───────はい、会話終了。私は口の中で面倒臭がり男を静かに罵倒する。まったく面白みのない男だ!結局どうなんだっつーの!
「ねえ!?」
だけどもう既にダレ男は食器を流しに運んでしまい、いつもの定位置である座椅子に座って読書を始める体勢だった。
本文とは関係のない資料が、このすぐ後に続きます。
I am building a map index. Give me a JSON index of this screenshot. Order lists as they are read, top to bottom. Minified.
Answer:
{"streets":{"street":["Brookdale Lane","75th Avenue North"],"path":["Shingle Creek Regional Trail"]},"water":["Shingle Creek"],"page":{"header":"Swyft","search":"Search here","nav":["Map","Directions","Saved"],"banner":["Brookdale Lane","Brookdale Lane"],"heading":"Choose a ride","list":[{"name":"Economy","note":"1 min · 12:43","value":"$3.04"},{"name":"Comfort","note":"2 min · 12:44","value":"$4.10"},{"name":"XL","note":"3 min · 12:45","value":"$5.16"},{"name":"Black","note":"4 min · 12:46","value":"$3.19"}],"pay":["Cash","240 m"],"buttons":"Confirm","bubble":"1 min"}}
私の声は届いているはずだけれど、無視すると決めたらしい。
・・・このヤロー。
私はムカついたので、ヤツの読書を悪意なく邪魔できる唯一の人材である娘を派遣することにする。お茶をのませてゲップさせ、椅子から下ろして父の元へと匍匐前進させることにした。よし、行って来い!頑張って邪魔をしまくるのだぞ、娘よ!
だけど、まだ秋だしね。
私は軽くそう考えていたのだ。お雛様って2月の話だし、いいや、来年になるまでこの話そのものを延期ってことで─────────────
ここで私はまだ、漆原大地という男のことをよく判ってなかったんだなあ、と思うはめになったのだ。
なんと、ヤツは翌日には事態を収束させていたからだ。
それを知らなかった間の私は気楽に日々を過ごしていて、わかってからの私は呆気にとられてぽかんとした顔をしていただけ。
なんと、世紀の面倒臭がり屋であるうちの夫は、ヤツがいつも基本として決めていただろう行動を速やかに実行したのだ。その名は、「人任せ」。